The World Conservation Congress opened this morning in Honolulu, Hawai’i. The recent announcement of the expansion of Papahānaumokuākea into the largest protected area in the world lent the event a celebratory mood. The host country greeted participants to epic traditional hula dances describing the history and nature of the Hawaiian islands. Unfortunately, President Obama was not in attendance. He’d spoken to  a smaller group the night before at the East-West Center but had to move on to Midway Island. We had his greeting read out by the IUCN President,  Zhang Xinsheng. Later, Erik Solheim, Director of the United Nations Environment Program, quipped that the proclamation “reminds me how much we will miss this President when he leaves office.”

Hawaiian words were often employed during the event to express ideas, sometimes in fuller terms than can be used in English. Other than aloha and mahalo, the most common word was kuleana. Translated to mean responsibility, a quick scan of online sources suggests that kuleana is something much deeper, extending to the value of responsibility. It seems kuleana is not just about accepting responsibility, but seeing it as a privilege. The word resonates for me with our notions of stewardship.

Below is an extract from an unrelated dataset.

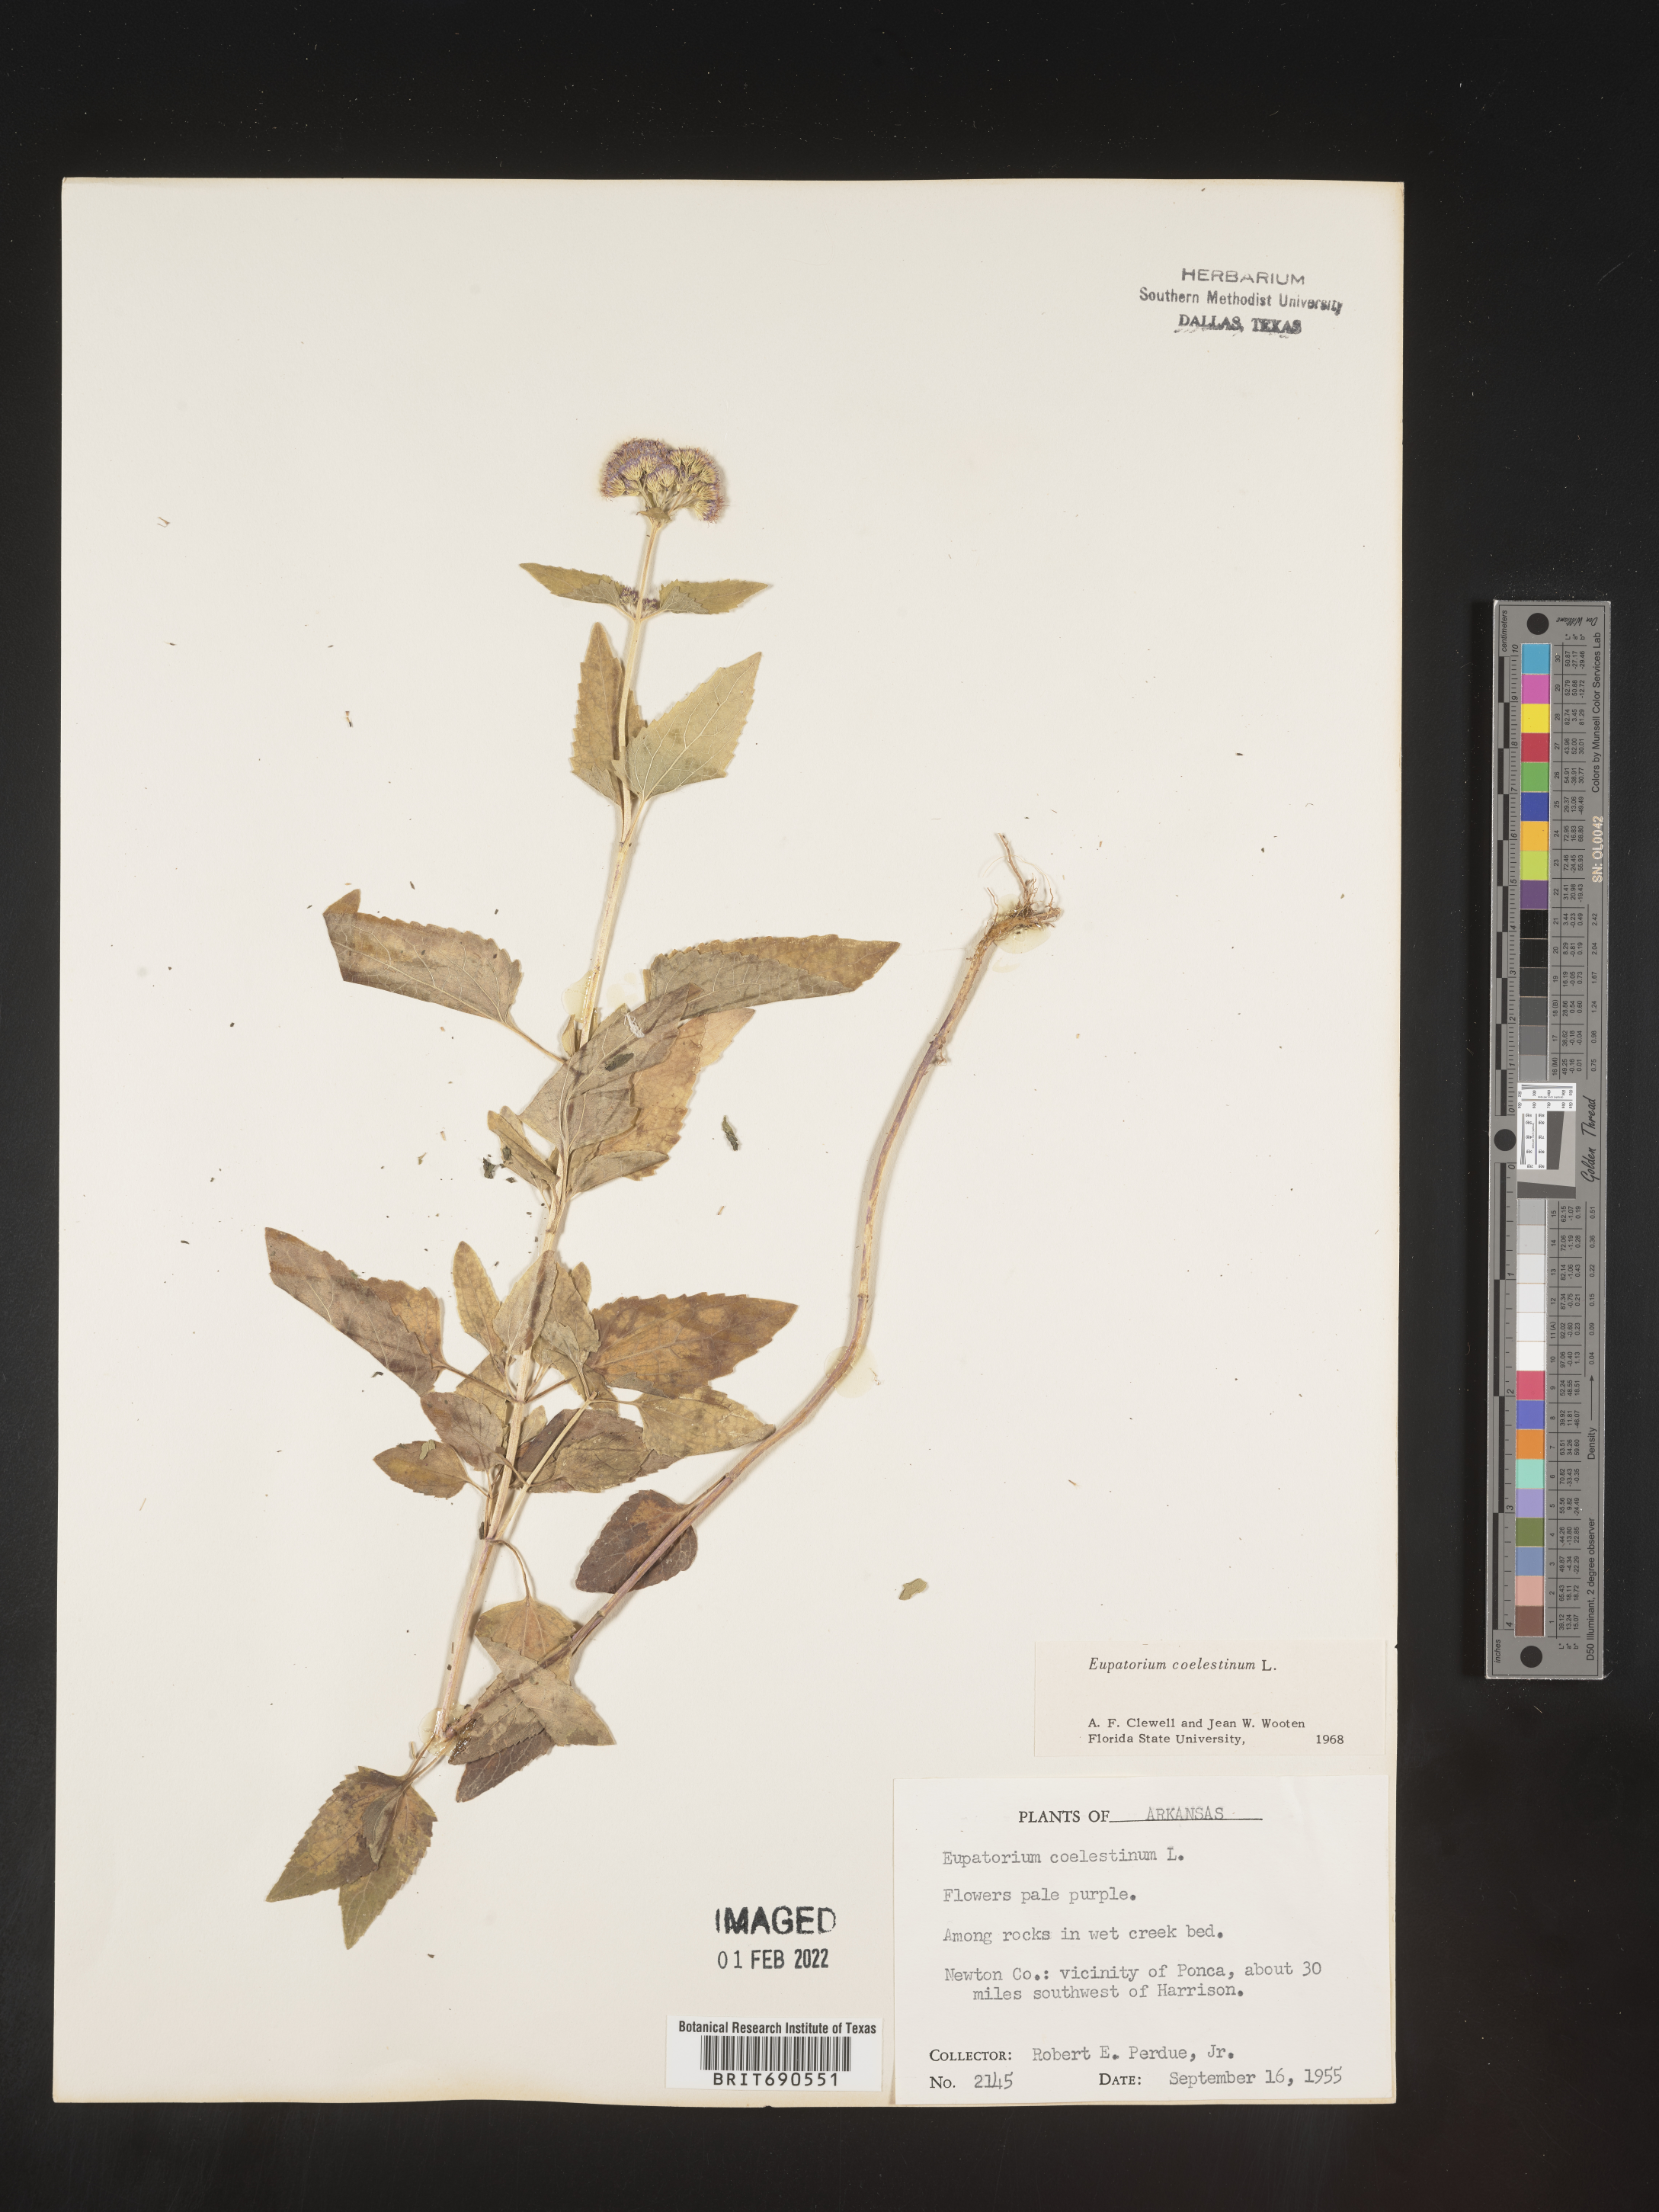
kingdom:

Interior Secretary Sally Jewell was introduced as the “Steward-in-Chief…of approximately 20% of the United States.” She responded that, “every day I think of my work as being in the forever business.” She recognized the Centennial of the National Park Service, and later pointed to “evidence that we are beginning to plan and think and work at a broader landscape scale…the path to our sustainable future means pulling up to a larger landscape level.”

The President of the Republic of Palau, Tommy Remengesau, set the bar high for future conservation targets. He described how his country has set aside 80% of its Exclusive Economic Zone as no-take marine reserves. Returning to the theme of Papahānaumokuākea he said, “Good start, President Obama. When you protect 80% of your EEZ, then the United States will be ready to join the big leagues!”

Wednesday, August 31, 2016

Program of Work

Next week IUCN members will approve a program of work for the next four years, a broad vision modified slightly from the current plan, and cross-referenced with the United Nations Development Goals. The Steering Committee of the World Commission on Protected Areas spent a long morning Wednesday walking through a more detailed program of work on PAs through 2020. (This is also the end date of the current targets of the Convention on Biological Diversity, critical to the protected areas agenda.) The Commission program marries strategic ambitions to practical realities of human and financial resources. The basic framework was set at the World Parks Congress two years ago, but some new issues came up today:
  • Replicating work on Key Biodiversity Areas to identify areas needing protection for the ecosystem services they provide;
  • Growing concern about and activism against those protected areas that do not respect the rights of indigenous peoples, and the need for WCPA to address the issues directly and equitably;
  • Need to look beyond 2020 and setting of new targets for global conservation.
The protected areas program of work will be finalized a few weeks after the World Conservation Congress.

The World Commission on Protected Areas has over 2,700 expert members worldwide. It works though 24 specialist groups and task forces supported by a small staff at the IUCN Global Protected Areas Programme.

Tuesday, August 30, 2016

Stage

The stage is being set for the planet's biggest nature conservation conference, the World Conservation Congress. #IUCNCongress.